Vier Stühle, drei Aufsichtsräte: Wer einen Aufsichtsposten anstrebt, sollte wissen, worauf er sich einlässt.

Vier Stühle, drei Aufsichtsräte: Wer einen Aufsichtsposten anstrebt, sollte wissen, worauf er sich einlässt.

Bild: Rawpixel.com/Fotolia.com

Karriere 11.08.2016
Aufsichtsratsmandate sind keine Frühstücksdirektorenposten. Aufsichtsräte dürfen dem Vorstand zwar nicht ins Handwerk pfuschen. Im Zweifel sind sie es aber, die die Reißleine ziehen ... 

Aufsichtsratsmandate sind keine Frühstücksdirektorenposten. Aufsichtsräte dürfen dem Vorstand zwar nicht ins Handwerk pfuschen. Im Zweifel sind sie es aber, die die Reißleine ziehen (sollten), wenn dem Unternehmen ein größerer wirtschaftlicher Schaden zu drohen scheint. Aufseherposten in der Immobilienwirtschaft gelten als besonders verantwortungsvolle Mandate.

Kaufmännisch gesehen hat sich der Aufsichtsrat da sicher nicht mit Ruhm bekleckert. Zwei Einzelrisiken dürfen ein Unternehmen nicht in die Pleite reißen", sagt Daniel Bauer. Der Vorstandsvorsitzende der SdK Schutzgemeinschaft der Kapitalanleger aus München schätzt, dass insgesamt nur rund 1% der Aufsichtsräte von börsennotierten deutschen Aktiengesellschaften ihre Aufgabe nicht mehr ausreichend erfüllen. "Was nicht heißt, dass die restlichen 99% einen Superjob machen; die Bandbreite reicht in Schulnoten ausgedrückt von eins bis vier. Aber im Großen und Ganzen funktionieren die allermeisten Kontrollgremien schon."

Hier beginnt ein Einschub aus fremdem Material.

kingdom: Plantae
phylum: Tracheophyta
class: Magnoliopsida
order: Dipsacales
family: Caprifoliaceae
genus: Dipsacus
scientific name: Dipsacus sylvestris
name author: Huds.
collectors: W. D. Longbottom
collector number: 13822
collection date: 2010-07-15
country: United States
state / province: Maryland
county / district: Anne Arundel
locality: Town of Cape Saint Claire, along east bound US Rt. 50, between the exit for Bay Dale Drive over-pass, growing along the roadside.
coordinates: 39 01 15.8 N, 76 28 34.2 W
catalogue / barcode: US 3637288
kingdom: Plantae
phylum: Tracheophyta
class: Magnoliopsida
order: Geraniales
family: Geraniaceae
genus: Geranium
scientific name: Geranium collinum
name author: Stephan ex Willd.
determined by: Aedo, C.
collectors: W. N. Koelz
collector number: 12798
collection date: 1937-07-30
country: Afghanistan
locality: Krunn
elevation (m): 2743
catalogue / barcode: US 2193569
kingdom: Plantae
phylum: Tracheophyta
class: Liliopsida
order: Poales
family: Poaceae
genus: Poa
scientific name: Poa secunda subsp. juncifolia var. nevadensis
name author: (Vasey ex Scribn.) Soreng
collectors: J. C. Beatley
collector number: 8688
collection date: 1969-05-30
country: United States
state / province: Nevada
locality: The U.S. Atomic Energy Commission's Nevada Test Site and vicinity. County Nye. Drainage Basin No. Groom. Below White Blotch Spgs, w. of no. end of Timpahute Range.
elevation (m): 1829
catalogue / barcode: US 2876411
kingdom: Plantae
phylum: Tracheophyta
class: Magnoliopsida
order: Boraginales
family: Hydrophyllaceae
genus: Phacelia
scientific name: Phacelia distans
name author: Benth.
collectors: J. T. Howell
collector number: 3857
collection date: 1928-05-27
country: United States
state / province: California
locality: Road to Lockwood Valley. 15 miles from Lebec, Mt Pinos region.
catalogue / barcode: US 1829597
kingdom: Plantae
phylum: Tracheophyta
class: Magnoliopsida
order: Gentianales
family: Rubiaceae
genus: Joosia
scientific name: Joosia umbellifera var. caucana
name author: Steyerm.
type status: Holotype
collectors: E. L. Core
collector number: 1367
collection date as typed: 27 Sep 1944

Im bekannten Fall einer börsennotierten Gewerbeimmobilien-AG, die sich nicht zuletzt mit einer kostenexplosiven, milliardenschweren Projektentwicklung am Frankfurter Flughafen und dem Erwerb eines Londoner Landmark-Buildings verhoben hatte, ist die Sache für Bauer klar: "Der Aufsichtsrat hat versagt. Wie sonst soll man es bewerten, dass das Unternehmen in die Insolvenz rutschte? Hochtief - um einen fiktiven Vergleich zu wählen - ging ja auch nicht gleich Pleite, nur weil die Elbphilharmonie nicht lief."

Im Allgemeinen sind die Aufsichtsräte deutscher Aktiengesellschaften nicht schlecht besetzt, findet auch Jürgen Kurz, Sprecher der Deutschen Schutzvereinigung für Wertpapierbesitz (DSW). In den vergangenen Jahren habe sich einiges in Richtung Professionalisierung getan: "Die Zeiten, in denen die Besetzung gut dotierter Aufsichtsratsmandate auf dem Golfplatz verhandelt wurde, sind zwar noch nicht ganz vorbei, aber doch so gut wie." Dafür haben nicht zuletzt die erhöhten Haftungsrisiken und die gesteigerten Kompetenzanforderungen an die Kandidaten gesorgt, die etwa im Deutschen Corporate Governance Kodex festgeschrieben sind.

Eine ernüchternde Botschaft hat Kurz aber auch parat: "Ob das jeweilige Kontrollgremium tatsächlich über die notwendige Kompetenz verfügt, zeigt sich häufig genug erst im Krisenfall." Wer ein Aufsichtsratsmandat anstrebt, sollte sich darum über die Verantwortung im Klaren sein, die er sich damit auf die Schultern lädt.

"Der Aufsichtsrat hat die Geschäftsführung zu überwachen." So steht es im Aktiengesetz. Um diesen Satz mit Leben zu füllen, muss sich ein Aufsichtsrat zunächst regelmäßig vom Vorstand Bericht erstatten lassen: "Ein guter Aufsichtsrat lässt sich monatlich eine betriebswirtschaftliche Auswertung vom Vorstand zukommen und eine Einschätzung zum Geschäftsverlauf geben", sagt Anlegerschützer Bauer.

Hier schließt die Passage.